Task data:
◇ ◇ ◇ ◇

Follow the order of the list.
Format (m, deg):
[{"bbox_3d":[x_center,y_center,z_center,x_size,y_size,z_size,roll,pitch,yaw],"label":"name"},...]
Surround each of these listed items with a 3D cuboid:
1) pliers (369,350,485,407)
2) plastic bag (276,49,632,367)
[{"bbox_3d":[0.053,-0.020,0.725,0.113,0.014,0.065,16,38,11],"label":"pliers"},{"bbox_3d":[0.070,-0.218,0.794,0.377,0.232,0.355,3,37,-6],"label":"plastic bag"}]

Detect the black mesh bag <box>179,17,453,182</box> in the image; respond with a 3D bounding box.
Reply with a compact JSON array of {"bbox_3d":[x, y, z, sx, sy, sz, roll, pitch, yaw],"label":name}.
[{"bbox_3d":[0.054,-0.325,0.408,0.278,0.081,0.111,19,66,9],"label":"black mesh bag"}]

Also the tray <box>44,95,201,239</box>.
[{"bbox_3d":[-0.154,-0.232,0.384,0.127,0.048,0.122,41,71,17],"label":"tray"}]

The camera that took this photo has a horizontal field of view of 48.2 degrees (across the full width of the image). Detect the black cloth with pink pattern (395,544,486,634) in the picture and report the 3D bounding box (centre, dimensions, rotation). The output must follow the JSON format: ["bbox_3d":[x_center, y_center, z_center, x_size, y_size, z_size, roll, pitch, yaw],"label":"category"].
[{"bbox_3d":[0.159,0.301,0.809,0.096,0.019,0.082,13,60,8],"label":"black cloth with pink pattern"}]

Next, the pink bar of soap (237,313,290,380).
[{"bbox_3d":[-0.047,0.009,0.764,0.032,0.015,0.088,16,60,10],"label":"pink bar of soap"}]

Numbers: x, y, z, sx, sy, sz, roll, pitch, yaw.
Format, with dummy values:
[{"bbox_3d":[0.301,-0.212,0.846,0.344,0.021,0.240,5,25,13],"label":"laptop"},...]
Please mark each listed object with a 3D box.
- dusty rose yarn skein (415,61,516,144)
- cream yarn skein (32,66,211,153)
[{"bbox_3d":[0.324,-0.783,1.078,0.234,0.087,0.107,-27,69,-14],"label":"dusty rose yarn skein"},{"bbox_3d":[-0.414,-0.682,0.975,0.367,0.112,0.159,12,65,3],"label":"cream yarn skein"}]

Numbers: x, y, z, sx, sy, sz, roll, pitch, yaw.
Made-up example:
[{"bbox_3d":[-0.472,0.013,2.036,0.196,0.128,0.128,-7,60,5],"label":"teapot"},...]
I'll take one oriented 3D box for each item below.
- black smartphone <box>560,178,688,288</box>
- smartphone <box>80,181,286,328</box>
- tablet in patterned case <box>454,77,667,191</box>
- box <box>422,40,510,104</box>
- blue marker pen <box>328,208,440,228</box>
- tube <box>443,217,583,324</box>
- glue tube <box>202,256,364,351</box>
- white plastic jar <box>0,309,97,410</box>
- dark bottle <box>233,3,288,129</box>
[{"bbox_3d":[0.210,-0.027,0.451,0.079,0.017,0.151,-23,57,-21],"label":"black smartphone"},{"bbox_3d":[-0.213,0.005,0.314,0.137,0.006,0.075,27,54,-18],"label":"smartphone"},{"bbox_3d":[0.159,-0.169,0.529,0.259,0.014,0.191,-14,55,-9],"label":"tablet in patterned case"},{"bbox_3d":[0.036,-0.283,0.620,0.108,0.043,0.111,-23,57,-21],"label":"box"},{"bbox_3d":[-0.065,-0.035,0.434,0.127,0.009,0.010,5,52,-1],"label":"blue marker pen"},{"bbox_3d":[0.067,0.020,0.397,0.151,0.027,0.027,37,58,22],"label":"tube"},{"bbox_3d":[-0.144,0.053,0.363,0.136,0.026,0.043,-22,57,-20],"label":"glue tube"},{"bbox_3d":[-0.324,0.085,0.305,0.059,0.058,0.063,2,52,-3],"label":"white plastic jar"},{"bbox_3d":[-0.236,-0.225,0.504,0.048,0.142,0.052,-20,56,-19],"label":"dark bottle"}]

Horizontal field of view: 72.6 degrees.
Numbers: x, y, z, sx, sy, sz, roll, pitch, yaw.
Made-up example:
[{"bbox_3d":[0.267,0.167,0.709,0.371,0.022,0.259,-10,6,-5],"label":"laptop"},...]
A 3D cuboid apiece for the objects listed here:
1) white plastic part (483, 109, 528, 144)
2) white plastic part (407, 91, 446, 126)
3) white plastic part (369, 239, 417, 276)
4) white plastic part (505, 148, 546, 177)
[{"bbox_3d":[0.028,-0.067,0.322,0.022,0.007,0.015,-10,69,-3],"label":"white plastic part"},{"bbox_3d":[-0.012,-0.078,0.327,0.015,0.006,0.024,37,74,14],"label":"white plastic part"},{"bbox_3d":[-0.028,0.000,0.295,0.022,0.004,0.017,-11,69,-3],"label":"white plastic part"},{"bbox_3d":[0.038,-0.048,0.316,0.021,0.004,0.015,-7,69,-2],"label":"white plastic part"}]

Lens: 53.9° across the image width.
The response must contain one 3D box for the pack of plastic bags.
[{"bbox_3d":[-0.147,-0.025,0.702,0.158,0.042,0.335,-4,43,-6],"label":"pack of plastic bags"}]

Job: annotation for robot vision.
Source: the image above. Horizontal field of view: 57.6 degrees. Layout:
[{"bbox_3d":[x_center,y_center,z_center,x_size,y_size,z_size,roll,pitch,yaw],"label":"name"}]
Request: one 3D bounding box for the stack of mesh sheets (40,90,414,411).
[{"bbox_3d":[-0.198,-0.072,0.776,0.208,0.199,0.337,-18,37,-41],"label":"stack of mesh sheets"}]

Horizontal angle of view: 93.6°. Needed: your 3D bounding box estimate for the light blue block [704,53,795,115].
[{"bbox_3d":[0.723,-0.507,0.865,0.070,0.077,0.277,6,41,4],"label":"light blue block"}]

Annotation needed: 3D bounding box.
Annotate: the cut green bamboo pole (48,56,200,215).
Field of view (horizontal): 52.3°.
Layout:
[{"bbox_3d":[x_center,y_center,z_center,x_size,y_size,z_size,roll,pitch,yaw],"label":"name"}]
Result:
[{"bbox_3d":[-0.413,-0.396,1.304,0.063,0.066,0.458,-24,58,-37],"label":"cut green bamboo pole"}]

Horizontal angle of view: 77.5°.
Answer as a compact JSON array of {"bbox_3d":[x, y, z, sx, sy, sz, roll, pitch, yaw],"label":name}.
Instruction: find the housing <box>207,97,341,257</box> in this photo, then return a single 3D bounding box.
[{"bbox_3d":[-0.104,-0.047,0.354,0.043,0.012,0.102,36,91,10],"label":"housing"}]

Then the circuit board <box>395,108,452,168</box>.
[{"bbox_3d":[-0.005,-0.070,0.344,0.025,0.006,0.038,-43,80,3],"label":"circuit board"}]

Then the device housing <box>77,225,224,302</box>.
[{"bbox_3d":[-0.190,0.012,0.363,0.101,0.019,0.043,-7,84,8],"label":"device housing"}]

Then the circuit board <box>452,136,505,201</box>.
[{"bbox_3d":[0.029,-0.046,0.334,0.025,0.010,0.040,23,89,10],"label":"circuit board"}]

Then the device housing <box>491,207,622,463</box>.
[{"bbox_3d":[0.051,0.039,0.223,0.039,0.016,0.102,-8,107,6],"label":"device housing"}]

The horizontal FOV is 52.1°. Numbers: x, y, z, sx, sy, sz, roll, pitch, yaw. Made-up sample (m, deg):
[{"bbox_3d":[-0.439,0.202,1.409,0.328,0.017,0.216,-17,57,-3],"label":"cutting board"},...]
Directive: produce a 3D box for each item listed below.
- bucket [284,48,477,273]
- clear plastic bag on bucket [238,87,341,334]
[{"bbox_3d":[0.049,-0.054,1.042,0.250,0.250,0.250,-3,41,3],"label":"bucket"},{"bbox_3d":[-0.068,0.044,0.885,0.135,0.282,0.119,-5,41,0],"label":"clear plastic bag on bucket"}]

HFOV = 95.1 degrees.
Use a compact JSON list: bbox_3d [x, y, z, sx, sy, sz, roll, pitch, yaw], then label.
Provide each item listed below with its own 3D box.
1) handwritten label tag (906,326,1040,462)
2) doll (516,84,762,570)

◇ ◇ ◇ ◇

Activity: From the listing above, pick out each line where the word "Layout" appears.

Response to this task:
Source: the image above. Horizontal field of view: 57.6 degrees. Layout:
Layout:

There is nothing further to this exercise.